На следующий день вернулся из Фороса Горбачев. Уже не помню почему, был гигантский митинг на Манежной площади. Горбачев говорил о том, что теперь реакция уничтожена, наступит подлинная демократия. После своей речи Горбачев подошел к нам, склонился перед Еленой Георгиевной, она поцеловала его в лоб. Мы стояли где-то на трибуне, хотя, по-моему, ни я, ни она выступать не собирались.
Но Елена Георгиевна все реже бывала в Москве, я же в Бостоне был у них всего один раз (жил у Тани Янкелевич) и постепенно возникали разъединяющие нас люди и события.
У меня были серьезные основания плохо относиться к Юре Самодурову, директору Сахаровского музея.
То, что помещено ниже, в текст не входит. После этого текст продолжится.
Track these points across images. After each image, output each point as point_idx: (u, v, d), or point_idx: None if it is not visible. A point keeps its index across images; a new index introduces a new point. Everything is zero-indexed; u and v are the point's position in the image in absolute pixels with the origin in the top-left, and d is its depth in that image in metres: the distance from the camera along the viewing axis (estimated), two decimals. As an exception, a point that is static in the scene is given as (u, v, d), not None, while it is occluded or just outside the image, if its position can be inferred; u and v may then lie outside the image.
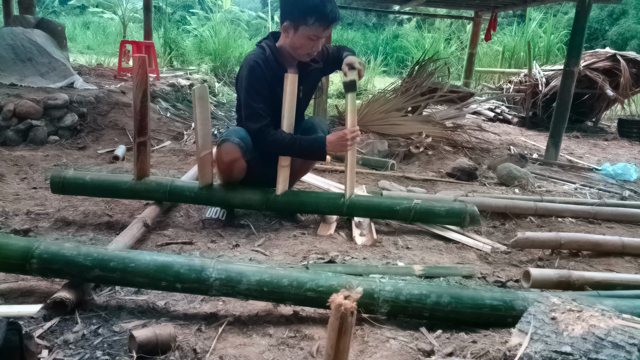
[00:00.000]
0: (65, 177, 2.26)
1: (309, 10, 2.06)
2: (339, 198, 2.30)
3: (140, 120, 2.11)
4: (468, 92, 5.73)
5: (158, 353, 1.26)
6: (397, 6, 7.72)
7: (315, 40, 2.14)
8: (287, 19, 2.13)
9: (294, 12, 2.10)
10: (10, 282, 1.61)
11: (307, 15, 2.07)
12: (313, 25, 2.08)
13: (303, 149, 2.19)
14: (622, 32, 14.79)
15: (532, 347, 1.11)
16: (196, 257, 1.56)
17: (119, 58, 6.20)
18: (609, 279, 1.84)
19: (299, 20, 2.09)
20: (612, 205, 2.96)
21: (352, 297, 0.88)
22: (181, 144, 4.08)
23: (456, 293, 1.49)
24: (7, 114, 3.54)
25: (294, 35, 2.13)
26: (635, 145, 6.09)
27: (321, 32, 2.12)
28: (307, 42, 2.14)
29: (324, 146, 2.19)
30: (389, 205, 2.33)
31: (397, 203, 2.33)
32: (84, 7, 14.65)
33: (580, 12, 4.17)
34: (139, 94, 2.06)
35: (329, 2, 2.09)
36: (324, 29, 2.12)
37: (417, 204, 2.31)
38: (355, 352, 1.33)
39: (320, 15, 2.07)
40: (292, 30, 2.13)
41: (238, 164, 2.18)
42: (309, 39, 2.13)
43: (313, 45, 2.16)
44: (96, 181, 2.27)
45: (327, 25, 2.11)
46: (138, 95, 2.07)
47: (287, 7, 2.13)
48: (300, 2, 2.08)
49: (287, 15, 2.13)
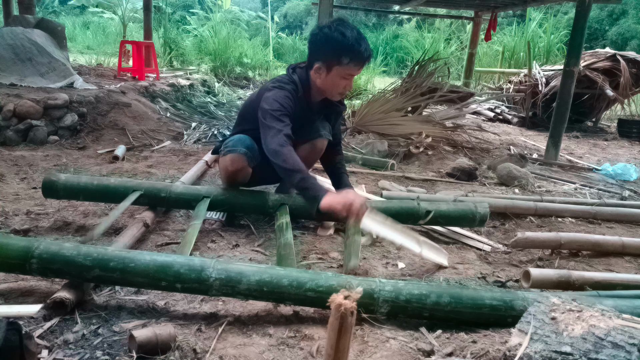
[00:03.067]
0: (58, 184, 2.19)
1: (343, 51, 2.03)
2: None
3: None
4: (468, 92, 5.73)
5: (158, 353, 1.25)
6: (397, 6, 7.73)
7: (348, 79, 2.13)
8: (319, 60, 2.09)
9: (327, 53, 2.06)
10: (10, 282, 1.60)
11: (341, 55, 2.04)
12: (348, 65, 2.06)
13: (301, 187, 2.01)
14: (622, 32, 14.80)
15: (532, 347, 1.11)
16: (196, 257, 1.56)
17: (119, 58, 6.21)
18: (609, 279, 1.84)
19: (332, 61, 2.06)
20: (612, 205, 2.96)
21: (352, 297, 0.88)
22: (181, 143, 4.08)
23: (456, 293, 1.49)
24: (7, 114, 3.54)
25: (327, 75, 2.11)
26: (635, 145, 6.09)
27: (355, 71, 2.11)
28: (340, 82, 2.12)
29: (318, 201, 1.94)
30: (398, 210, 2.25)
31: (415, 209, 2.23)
32: (84, 7, 14.67)
33: (580, 12, 4.17)
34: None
35: (363, 41, 2.06)
36: (358, 68, 2.11)
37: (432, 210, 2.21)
38: (355, 352, 1.33)
39: (355, 55, 2.04)
40: (325, 71, 2.10)
41: (243, 172, 2.19)
42: (342, 79, 2.11)
43: (346, 84, 2.15)
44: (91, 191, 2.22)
45: (361, 64, 2.10)
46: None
47: (319, 49, 2.10)
48: (334, 43, 2.03)
49: (318, 56, 2.09)
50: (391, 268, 1.98)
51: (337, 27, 2.05)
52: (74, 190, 2.21)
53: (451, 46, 12.12)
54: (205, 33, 10.20)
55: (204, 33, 10.25)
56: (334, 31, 2.04)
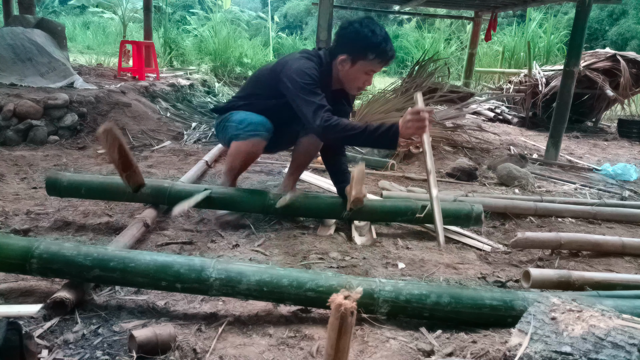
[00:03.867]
0: (61, 182, 2.22)
1: (371, 47, 2.13)
2: (341, 203, 2.31)
3: (123, 165, 1.89)
4: (468, 92, 5.73)
5: (158, 353, 1.25)
6: (397, 6, 7.73)
7: (370, 74, 2.23)
8: (345, 52, 2.18)
9: (355, 47, 2.16)
10: (10, 282, 1.60)
11: (368, 51, 2.14)
12: (372, 61, 2.16)
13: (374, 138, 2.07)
14: (622, 32, 14.80)
15: (532, 347, 1.11)
16: (196, 257, 1.56)
17: (119, 58, 6.21)
18: (609, 279, 1.84)
19: (358, 55, 2.16)
20: (612, 205, 2.96)
21: (352, 297, 0.88)
22: (181, 143, 4.07)
23: (456, 293, 1.49)
24: (7, 114, 3.54)
25: (350, 68, 2.20)
26: (635, 145, 6.09)
27: (378, 68, 2.21)
28: (361, 76, 2.22)
29: (397, 133, 2.01)
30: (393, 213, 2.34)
31: (400, 213, 2.32)
32: (84, 7, 14.68)
33: (580, 12, 4.17)
34: (115, 154, 1.84)
35: (389, 41, 2.17)
36: (381, 66, 2.21)
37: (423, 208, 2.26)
38: (355, 352, 1.33)
39: (380, 52, 2.15)
40: (350, 63, 2.19)
41: (259, 153, 2.33)
42: (364, 74, 2.21)
43: (366, 79, 2.24)
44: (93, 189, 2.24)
45: (385, 62, 2.20)
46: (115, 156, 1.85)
47: (347, 41, 2.18)
48: (364, 39, 2.13)
49: (345, 48, 2.18)
50: (391, 268, 1.98)
51: (368, 24, 2.16)
52: (77, 188, 2.23)
53: (451, 46, 12.11)
54: (205, 33, 10.19)
55: (204, 33, 10.24)
56: (364, 27, 2.14)
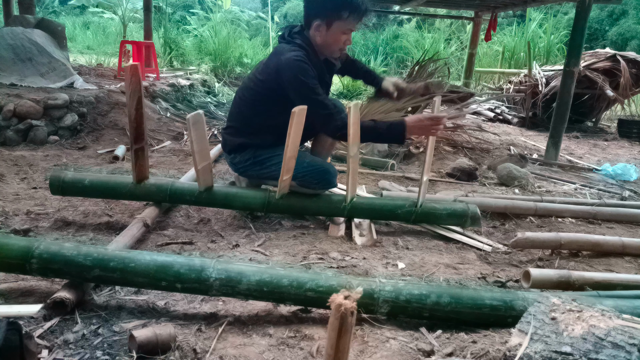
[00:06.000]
0: (64, 179, 2.24)
1: (342, 5, 2.14)
2: (341, 202, 2.31)
3: (136, 128, 2.07)
4: (468, 92, 5.71)
5: (158, 353, 1.26)
6: (397, 6, 7.72)
7: (348, 34, 2.22)
8: (318, 17, 2.18)
9: (326, 9, 2.16)
10: (10, 282, 1.60)
11: (340, 10, 2.14)
12: (347, 19, 2.16)
13: (381, 133, 2.19)
14: (622, 32, 14.79)
15: (532, 347, 1.11)
16: (196, 257, 1.56)
17: (119, 58, 6.20)
18: (609, 279, 1.84)
19: (332, 17, 2.16)
20: (612, 205, 2.96)
21: (352, 297, 0.88)
22: (181, 144, 4.08)
23: (456, 293, 1.49)
24: (7, 114, 3.54)
25: (327, 32, 2.20)
26: (635, 145, 6.09)
27: (354, 25, 2.20)
28: (340, 37, 2.23)
29: (404, 129, 2.16)
30: (391, 207, 2.34)
31: (399, 205, 2.34)
32: (84, 7, 14.66)
33: (580, 12, 4.17)
34: (133, 102, 2.02)
35: None
36: (357, 22, 2.20)
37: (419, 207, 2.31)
38: (355, 352, 1.33)
39: (353, 8, 2.15)
40: (325, 27, 2.19)
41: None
42: (342, 34, 2.21)
43: (346, 39, 2.24)
44: (95, 184, 2.25)
45: (360, 17, 2.19)
46: (132, 104, 2.02)
47: (317, 6, 2.19)
48: None
49: (317, 13, 2.19)
50: (391, 268, 1.98)
51: None
52: (80, 187, 2.24)
53: (451, 46, 12.10)
54: (205, 33, 10.19)
55: (204, 33, 10.24)
56: None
С помощью Елены Георгиевны (она его кому-то порекомендовала в Академии) его ненадолго сделали директором Геологического музея — на Манежной площади. Заместителем его считался член-кор академии Владимир Ильич Жегалло —крупный ученый и очень хороший человек. «Гласность» громили каждый год, но я, продавая очередную картину из своей коллекции, ее восстанавливал. Мне Владимир Ильич предложил в 1993 году, после разгрома на Поварской, и, соответственно — потери нами офиса, сдать помещение в их институте. Мы договорились. Для «Гласности» выбрали одну, но очень большую комнату, и тут Юра сказал: «Нет-нет, я не диссидент, я музейщик! Меня снимут, если я сдам вам комнату». Мы нашли что-то другое, его выгнали и без того, но Боннэр я пытался объяснить: «Елена Георгиевна, кого же Вы держите теперь в музее Сахарова!» Но она считала, что никого получше найти не сможет.
У меня было довольно четкое представление — по-моему, я его описал в 2000 году в журнале «Индекс» — а когда я был в Бостоне и в Вашингтоне, что нечего держать в музее Сахарова эту ораву тунеядцев — было же известно, как Елене Георгиевне трудно достаются деньги на него. У Сахаровского музея высокая репутация, под его эгидой были возможны какие-то проекты и зарабатывать гранты, а не получать пожертвования без всякой деятельности — при Самодурове именно это происходило. К тому же, что еще важнее, в Москве, в результате полного тунеядства не было еще одной, влиятельной, реально действующей правозащитной организации. Почему-то и Ковалева — председателя правления, это устраивало. Меня звал в члены правления Гена Жаворонков, чтобы навести порядок, придать музею хоть какой-то смысл и начать практическую работу, но еще и на эту борьбу сил не хватало. Я даже обругал Елену Георгиевну, когда жулик Березовский предложил ей деньги (и активно это пропагандировал). Деньги Березовского (музеем не полученные) были прямо связаны с организацией второй войны в Чечне и все это было отвратительно и развращающе действовало на других: в результате, на «Общем действии» помощники Пономарева начали говорить, что «деньги не пахнут». А ведь в это время было к тому же довольно много уголовников, создававших свои фонды помощи заключенным, чтобы таким образом передавать деньги из воровских касс в зоны. И некоторые правозащитники с ними сотрудничали, получая свой процент, и эту фразу — «деньги не пахнут» — я услышал как раз в Сахаровском центре. Я написал в статье, что у традиционных бутербродов в музее острый привкус чеченской и русской крови.